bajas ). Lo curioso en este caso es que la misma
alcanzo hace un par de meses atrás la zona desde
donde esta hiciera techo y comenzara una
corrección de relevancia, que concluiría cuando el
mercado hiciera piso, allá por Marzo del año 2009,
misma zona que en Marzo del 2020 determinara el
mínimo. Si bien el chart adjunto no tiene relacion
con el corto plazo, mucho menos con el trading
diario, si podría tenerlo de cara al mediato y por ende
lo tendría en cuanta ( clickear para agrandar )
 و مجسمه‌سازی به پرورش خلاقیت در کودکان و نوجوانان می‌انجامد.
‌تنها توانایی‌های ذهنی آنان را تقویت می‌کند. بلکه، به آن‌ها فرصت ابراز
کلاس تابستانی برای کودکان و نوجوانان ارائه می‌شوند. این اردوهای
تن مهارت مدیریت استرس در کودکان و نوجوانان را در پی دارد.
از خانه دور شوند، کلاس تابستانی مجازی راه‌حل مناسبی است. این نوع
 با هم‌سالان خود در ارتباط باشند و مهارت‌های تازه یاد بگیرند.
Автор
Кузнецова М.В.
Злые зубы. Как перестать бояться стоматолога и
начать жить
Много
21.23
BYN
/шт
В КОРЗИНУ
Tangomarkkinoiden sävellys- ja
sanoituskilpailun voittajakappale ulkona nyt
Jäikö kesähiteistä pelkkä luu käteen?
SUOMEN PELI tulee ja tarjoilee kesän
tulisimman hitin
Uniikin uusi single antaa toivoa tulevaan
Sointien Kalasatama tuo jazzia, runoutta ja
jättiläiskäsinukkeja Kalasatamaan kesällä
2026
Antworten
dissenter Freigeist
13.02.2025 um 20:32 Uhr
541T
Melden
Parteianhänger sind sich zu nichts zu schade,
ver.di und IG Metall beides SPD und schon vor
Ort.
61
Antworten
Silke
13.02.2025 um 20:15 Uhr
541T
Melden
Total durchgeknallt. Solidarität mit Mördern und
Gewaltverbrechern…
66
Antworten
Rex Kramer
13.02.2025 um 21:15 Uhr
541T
********
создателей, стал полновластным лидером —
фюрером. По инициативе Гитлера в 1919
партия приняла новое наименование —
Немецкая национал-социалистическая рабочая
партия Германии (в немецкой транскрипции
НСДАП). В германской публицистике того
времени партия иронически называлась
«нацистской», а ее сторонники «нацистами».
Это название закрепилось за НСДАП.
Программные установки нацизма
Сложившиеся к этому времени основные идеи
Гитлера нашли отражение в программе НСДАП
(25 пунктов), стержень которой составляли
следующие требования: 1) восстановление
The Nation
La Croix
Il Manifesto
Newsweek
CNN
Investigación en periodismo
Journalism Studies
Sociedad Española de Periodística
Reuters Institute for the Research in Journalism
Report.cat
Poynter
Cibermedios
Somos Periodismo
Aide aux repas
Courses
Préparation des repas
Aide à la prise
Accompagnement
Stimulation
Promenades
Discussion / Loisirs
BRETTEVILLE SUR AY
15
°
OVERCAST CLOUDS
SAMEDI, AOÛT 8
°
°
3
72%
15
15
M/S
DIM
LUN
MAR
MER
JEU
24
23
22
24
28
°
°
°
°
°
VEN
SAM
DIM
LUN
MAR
********
Each line above that includes "Гитлера" should be shown.

Exercise result:
фюрером. По инициативе Гитлера в 1919
Гитлера нашли отражение в программе НСДАП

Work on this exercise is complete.